Jeffrey Chown is a cast of characters: mentor, charismatic teacher, scholarly film critic, NIU ambassador, documentary filmmaker and tireless colleague.
He also stars in the role of Genuinely Nice Guy.
“My success, and the worldwide success of films I’ve worked on, are genuinely a result of his inspiration,” says alumnus Robert Katz, a film producer whose credits include “Crash,” winner of the 2006 Oscar for Best Picture.
In addition to preparing students for work in Hollywood, Chown has brought some of its brightest stars to DeKalb, arranging for visits by Katz and “Forrest Gump” director Robert Zemeckis, as well as an 80-minute classroom conference call with filmmaker Michael Moore.
Chown first arrived at NIU in 1982. Several years later he authored the book, “Hollywood Auteur: Francis Coppola,” a critical survey of Coppola’s films still used in college coursework today.

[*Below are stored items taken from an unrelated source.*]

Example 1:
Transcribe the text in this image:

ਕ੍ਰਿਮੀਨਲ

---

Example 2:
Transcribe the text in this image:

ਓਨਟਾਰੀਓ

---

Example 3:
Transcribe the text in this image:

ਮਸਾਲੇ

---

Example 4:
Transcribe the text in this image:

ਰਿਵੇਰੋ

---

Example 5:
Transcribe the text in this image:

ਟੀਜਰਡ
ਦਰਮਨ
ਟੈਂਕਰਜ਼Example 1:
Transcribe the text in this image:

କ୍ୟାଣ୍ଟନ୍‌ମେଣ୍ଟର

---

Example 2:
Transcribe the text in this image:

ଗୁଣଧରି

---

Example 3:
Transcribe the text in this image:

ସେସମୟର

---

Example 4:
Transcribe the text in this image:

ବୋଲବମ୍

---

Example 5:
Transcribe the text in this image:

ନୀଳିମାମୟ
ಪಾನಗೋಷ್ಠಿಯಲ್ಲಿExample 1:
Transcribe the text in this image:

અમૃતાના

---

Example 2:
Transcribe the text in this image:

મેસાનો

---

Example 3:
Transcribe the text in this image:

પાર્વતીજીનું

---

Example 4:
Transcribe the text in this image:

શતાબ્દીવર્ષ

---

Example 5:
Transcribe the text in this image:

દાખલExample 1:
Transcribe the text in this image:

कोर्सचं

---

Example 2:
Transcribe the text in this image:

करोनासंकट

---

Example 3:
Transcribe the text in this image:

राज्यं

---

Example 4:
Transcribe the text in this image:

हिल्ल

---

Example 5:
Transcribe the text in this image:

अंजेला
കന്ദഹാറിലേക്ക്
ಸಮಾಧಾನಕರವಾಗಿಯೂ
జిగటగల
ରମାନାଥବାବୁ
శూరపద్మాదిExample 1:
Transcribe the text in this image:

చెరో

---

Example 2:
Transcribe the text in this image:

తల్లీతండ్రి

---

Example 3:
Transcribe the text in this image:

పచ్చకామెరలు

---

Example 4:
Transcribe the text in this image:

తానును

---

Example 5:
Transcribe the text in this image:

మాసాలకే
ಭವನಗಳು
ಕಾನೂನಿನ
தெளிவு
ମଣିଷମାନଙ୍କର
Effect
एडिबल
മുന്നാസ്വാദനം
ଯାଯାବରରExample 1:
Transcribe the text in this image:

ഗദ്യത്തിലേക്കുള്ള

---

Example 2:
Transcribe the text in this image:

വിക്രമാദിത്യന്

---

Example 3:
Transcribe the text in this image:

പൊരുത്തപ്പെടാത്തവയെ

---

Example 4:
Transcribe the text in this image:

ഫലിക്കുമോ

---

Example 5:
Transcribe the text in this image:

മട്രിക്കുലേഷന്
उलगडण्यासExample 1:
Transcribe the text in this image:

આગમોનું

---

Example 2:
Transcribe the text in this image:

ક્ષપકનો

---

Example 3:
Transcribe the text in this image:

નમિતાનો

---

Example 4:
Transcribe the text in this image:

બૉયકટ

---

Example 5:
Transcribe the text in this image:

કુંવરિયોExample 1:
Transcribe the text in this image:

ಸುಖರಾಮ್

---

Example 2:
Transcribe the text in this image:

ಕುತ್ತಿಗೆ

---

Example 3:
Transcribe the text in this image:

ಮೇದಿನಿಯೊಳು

Chown is a worldwide authority on Irish films as well. And in 1991, inspired by a year as a Fulbright Scholar in Ireland, he founded NIU’s Media and Culture program at Dublin City University. “It’s one of the major joys of my career,” Chown says. “Placing students with Irish families keeps the costs low, enabling many students to travel abroad for the first time.”
Now one of NIU’s oldest and most successful study abroad programs — with more than 400 alumni — it has been replicated by other top universities and also helped establish the university’s reputation across the pond.
“In Professor Chown, (NIU) has one of its finest international ambassadors, all the more impressive because of (his) genuine modesty and courtesy,” says Luke Gibbons, a professor of Irish Studies at the National University of Ireland.
Peter C. Rollins, emeritus regents professor at Oklahoma State University, says Chown’s scholarly work is world-class. But Rollins is most impressed with Chown’s filmmaking.
“Unlike 99 percent of his international peers, he is not only a film scholar but a filmmaker,” Rollins says.
By collaborating with his students to produce Ken Burns-style documentaries, Chown provides them with work experiences that complement classroom learning. “Dr. Chown embodied the concept of ‘engaged learning’ long before the term gained currency on campus,” says NIU Liberal Arts and Sciences Dean Christopher McCord.
Chown’s documentaries have won awards, praise and large audiences, beginning with “Barbed Wire Pioneers.” Its 1998 debut at DeKalb’s Egyptian Theatre drew 1,600 people.
His other films include “John Peter Altgeld: The Eagle Remembered,” “DeKalb Stories” and “Lincoln and the Black Hawk War,” which appeared on Chicago’s PBS Channel 11.
More recently, Chown has been praised for his scholarly examinations of war documentaries. Again, his work incorporates students, who interviewed NIU veterans of Iraq and Afghanistan to produce a new film, “Degrees of Reality.”
All the hard work has brought accolades, including NIU’s Excellence in Undergraduate Teaching Award and Presidential Teaching Professorship, and the Studs Terkel Humanities Service Award from the Illinois Humanities Council.
Yet Chown is just as prolific in behind-the-scenes service.
He has directed nearly 40 theses, contributed to nearly 200 graduate committees and served on countless administrative groups, including the Faculty Senate and Strategic Planning Task Force. He also served as acting communication department chair, director of its graduate studies and University Honors director.